The Prince’s Beach, one of the most beautiful beaches in Sardinia, owes its name to Prince Aga Khan’s alleged preference for this little corner of paradise. A large arch of sand, divided in two by a small group of granite rocks, the fine sand and the colours of the sea ranging from emerald green to turquoise, characterize it in an unforgettable way.
Liscia Ruja Beach, one of the largest and also one of the most beautiful beaches on the Emerald Coast, is located between Portisco and Cala di Volpe. Its name comes from the reddish colour of the shoreline, due to the erosion of the granite rocks along the coast. Long and very wide, Liscia Ruja is composed of a pleasant alternation of adjoining coves. Finally, Portisco Beach, located a few hundred metres from the marina, is bordered by a rocky tongue with a white sandy shoreline characterised by small outcropping rocks and a shallow sea bed that makes the beach suitable for children.
Sailing northwards, a handful of miles separates Marina di Portsico from the Maddalena Archipelago, which consists of 7 major islands (La Maddalena, Caprera, Budelli, Santo Stefano, Santa Maria, Spargi and Razzoli) and several islets, all bathed by a wonderful, transparent sea. Declared a National Park in 1994, the archipelago is certainly one of the most beautiful and unspoilt areas of Sardinia.
The Maddalena Archipelago National Park covers over 20,000 hectares of land and sea, encompasses 180 km of coastline and includes over 60 islands, large and small, mostly granite, shaped over time by wind and currents.
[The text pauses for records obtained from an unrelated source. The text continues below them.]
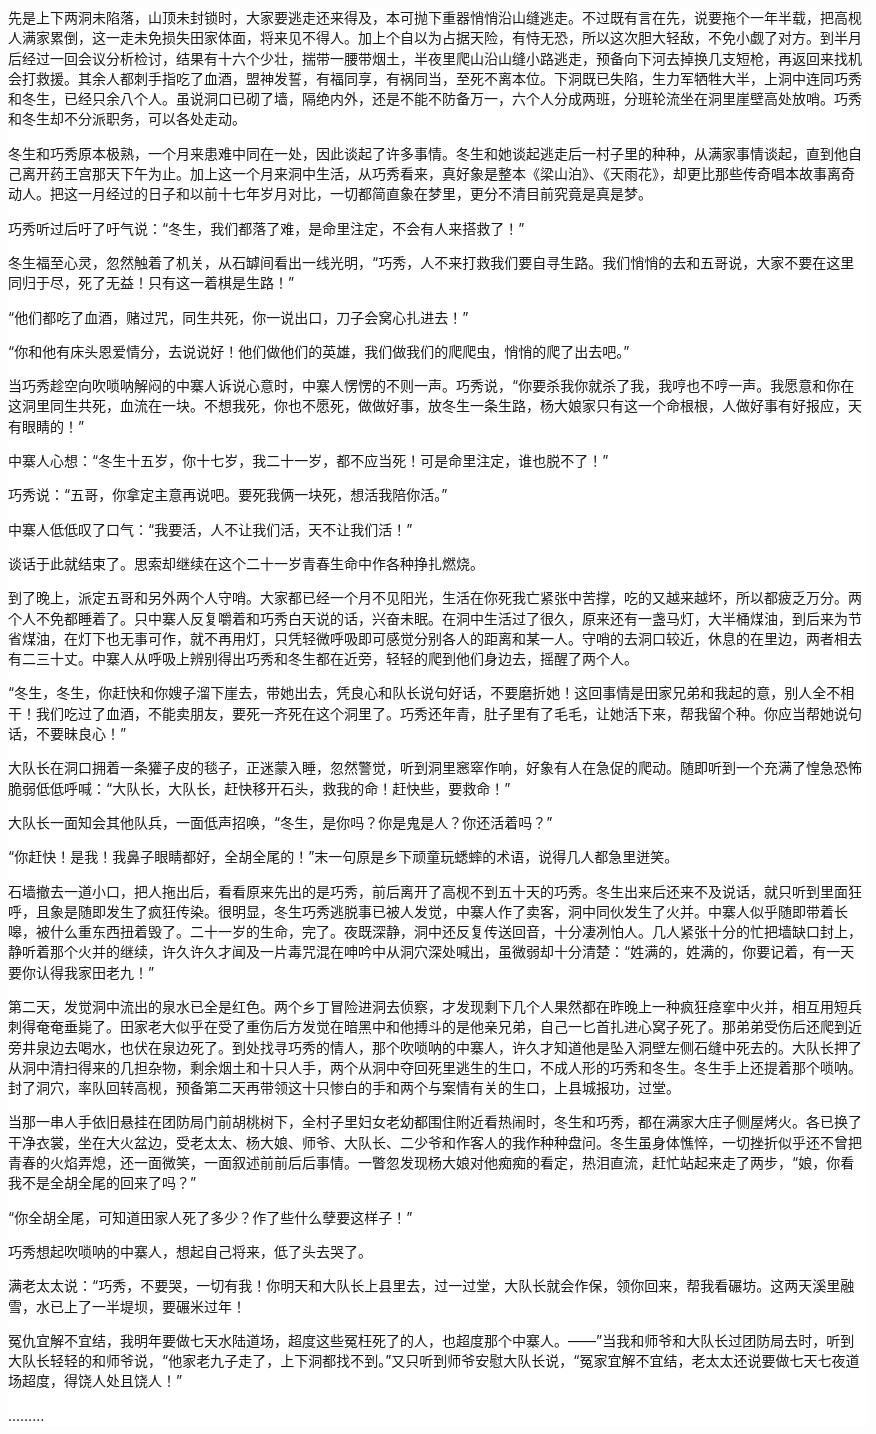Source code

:    先是上下两洞未陷落，山顶未封锁时，大家要逃走还来得及，本可抛下重器悄悄沿山缝逃走。不过既有言在先，说要拖个一年半载，把高枧人满家累倒，这一走未免损失田家体面，将来见不得人。加上个自以为占据天险，有恃无恐，所以这次胆大轻敌，不免小觑了对方。到半月后经过一回会议分析检讨，结果有十六个少壮，揣带一腰带烟土，半夜里爬山沿山缝小路逃走，预备向下河去掉换几支短枪，再返回来找机会打救援。其余人都刺手指吃了血酒，盟神发誓，有福同享，有祸同当，至死不离本位。下洞既已失陷，生力军牺牲大半，上洞中连同巧秀和冬生，已经只余八个人。虽说洞口已砌了墙，隔绝内外，还是不能不防备万一，六个人分成两班，分班轮流坐在洞里崖壁高处放哨。巧秀和冬生却不分派职务，可以各处走动。

   冬生和巧秀原本极熟，一个月来患难中同在一处，因此谈起了许多事情。冬生和她谈起逃走后一村子里的种种，从满家事情谈起，直到他自己离开药王宫那天下午为止。加上这一个月来洞中生活，从巧秀看来，真好象是整本《梁山泊》、《天雨花》，却更比那些传奇唱本故事离奇动人。把这一月经过的日子和以前十七年岁月对比，一切都简直象在梦里，更分不清目前究竟是真是梦。

   巧秀听过后吁了吁气说：“冬生，我们都落了难，是命里注定，不会有人来搭救了！” 

   冬生福至心灵，忽然触着了机关，从石罅间看出一线光明，“巧秀，人不来打救我们要自寻生路。我们悄悄的去和五哥说，大家不要在这里同归于尽，死了无益！只有这一着棋是生路！”

   “他们都吃了血酒，赌过咒，同生共死，你一说出口，刀子会窝心扎进去！” 

   “你和他有床头恩爱情分，去说说好！他们做他们的英雄，我们做我们的爬爬虫，悄悄的爬了出去吧。” 

   当巧秀趁空向吹唢呐解闷的中寨人诉说心意时，中寨人愣愣的不则一声。巧秀说，“你要杀我你就杀了我，我哼也不哼一声。我愿意和你在这洞里同生共死，血流在一块。不想我死，你也不愿死，做做好事，放冬生一条生路，杨大娘家只有这一个命根根，人做好事有好报应，天有眼睛的！”

   中寨人心想：“冬生十五岁，你十七岁，我二十一岁，都不应当死！可是命里注定，谁也脱不了！” 

   巧秀说：“五哥，你拿定主意再说吧。要死我俩一块死，想活我陪你活。” 

   中寨人低低叹了口气：“我要活，人不让我们活，天不让我们活！” 

   谈话于此就结束了。思索却继续在这个二十一岁青春生命中作各种挣扎燃烧。 

   到了晚上，派定五哥和另外两个人守哨。大家都已经一个月不见阳光，生活在你死我亡紧张中苦撑，吃的又越来越坏，所以都疲乏万分。两个人不免都睡着了。只中寨人反复嚼着和巧秀白天说的话，兴奋未眠。在洞中生活过了很久，原来还有一盏马灯，大半桶煤油，到后来为节省煤油，在灯下也无事可作，就不再用灯，只凭轻微呼吸即可感觉分别各人的距离和某一人。守哨的去洞口较近，休息的在里边，两者相去有二三十丈。中寨人从呼吸上辨别得出巧秀和冬生都在近旁，轻轻的爬到他们身边去，摇醒了两个人。

   “冬生，冬生，你赶快和你嫂子溜下崖去，带她出去，凭良心和队长说句好话，不要磨折她！这回事情是田家兄弟和我起的意，别人全不相干！我们吃过了血酒，不能卖朋友，要死一齐死在这个洞里了。巧秀还年青，肚子里有了毛毛，让她活下来，帮我留个种。你应当帮她说句话，不要昧良心！”

   大队长在洞口拥着一条獾子皮的毯子，正迷蒙入睡，忽然警觉，听到洞里窸窣作响，好象有人在急促的爬动。随即听到一个充满了惶急恐怖脆弱低低呼喊：“大队长，大队长，赶快移开石头，救我的命！赶快些，要救命！”

   大队长一面知会其他队兵，一面低声招唤，“冬生，是你吗？你是鬼是人？你还活着吗？” 

   “你赶快！是我！我鼻子眼睛都好，全胡全尾的！”末一句原是乡下顽童玩蟋蟀的术语，说得几人都急里迸笑。 

   石墙撤去一道小口，把人拖出后，看看原来先出的是巧秀，前后离开了高枧不到五十天的巧秀。冬生出来后还来不及说话，就只听到里面狂呼，且象是随即发生了疯狂传染。很明显，冬生巧秀逃脱事已被人发觉，中寨人作了卖客，洞中同伙发生了火并。中寨人似乎随即带着长嗥，被什么重东西扭着毁了。二十一岁的生命，完了。夜既深静，洞中还反复传送回音，十分凄冽怕人。几人紧张十分的忙把墙缺口封上，静听着那个火并的继续，许久许久才闻及一片毒咒混在呻吟中从洞穴深处喊出，虽微弱却十分清楚：“姓满的，姓满的，你要记着，有一天要你认得我家田老九！”

   第二天，发觉洞中流出的泉水已全是红色。两个乡丁冒险进洞去侦察，才发现剩下几个人果然都在昨晚上一种疯狂痉挛中火并，相互用短兵刺得奄奄垂毙了。田家老大似乎在受了重伤后方发觉在暗黑中和他搏斗的是他亲兄弟，自己一匕首扎进心窝子死了。那弟弟受伤后还爬到近旁井泉边去喝水，也伏在泉边死了。到处找寻巧秀的情人，那个吹唢呐的中寨人，许久才知道他是坠入洞壁左侧石缝中死去的。大队长押了从洞中清扫得来的几担杂物，剩余烟土和十只人手，两个从洞中夺回死里逃生的生口，不成人形的巧秀和冬生。冬生手上还提着那个唢呐。封了洞穴，率队回转高枧，预备第二天再带领这十只惨白的手和两个与案情有关的生口，上县城报功，过堂。

   当那一串人手依旧悬挂在团防局门前胡桃树下，全村子里妇女老幼都围住附近看热闹时，冬生和巧秀，都在满家大庄子侧屋烤火。各已换了干净衣裳，坐在大火盆边，受老太太、杨大娘、师爷、大队长、二少爷和作客人的我作种种盘问。冬生虽身体憔悴，一切挫折似乎还不曾把青春的火焰弄熄，还一面微笑，一面叙述前前后后事情。一瞥忽发现杨大娘对他痴痴的看定，热泪直流，赶忙站起来走了两步，“娘，你看我不是全胡全尾的回来了吗？”

   “你全胡全尾，可知道田家人死了多少？作了些什么孽要这样子！” 

   巧秀想起吹唢呐的中寨人，想起自己将来，低了头去哭了。 

   满老太太说：“巧秀，不要哭，一切有我！你明天和大队长上县里去，过一过堂，大队长就会作保，领你回来，帮我看碾坊。这两天溪里融雪，水已上了一半堤坝，要碾米过年！

   冤仇宜解不宜结，我明年要做七天水陆道场，超度这些冤枉死了的人，也超度那个中寨人。——”当我和师爷和大队长过团防局去时，听到大队长轻轻的和师爷说，“他家老九子走了，上下洞都找不到。”又只听到师爷安慰大队长说，“冤家宜解不宜结，老太太还说要做七天七夜道场超度，得饶人处且饶人！”

   ………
The park is part of the European network of areas of environmental excellence and is extremely well protected: boating, fishing and diving are permitted but must be authorized. It is an evocative and fascinating landscape in terms of morphology and flora. There are almost a thousand plant species, about 50 endemic and others extremely rare. The fauna is very particular. The Rosa di Budelli beach is very famous and protected, and takes its colour from the sediments of a small organism that adheres to shells, algae, corals and shells. Characteristic is the Pinna nobilis, the largest bivalve mollusc in the Mediterranean. The bottlenose dolphin is the most common cetacean, and groups of up to 30 may be spotted.Another common encounter in the park is with the loggerhead turtle. Among the birds, the Corsican seagull and the tufted plover dominate.
The Maddalena Archipelago Park is the ideal destination for boat trips and diving in a sea that ranges from emerald to turquoise, from azure to deep blue. A unique feature of the landscape is its inlets and coves, which create a myriad of natural harbours, allowing you to find a safe haven in any sea or wind conditions.
Among the larger islands, Caprera is famous for having hosted Garibaldi during his exile: his house is now a museum open to the public. The archipelago’s only inhabited centre is La Maddalena, founded in 1770 and long a base for the Italian Navy. Since 1967, Caprera has also been home to the sailing school of the same name, based on the values and traditions of Italian seafaring.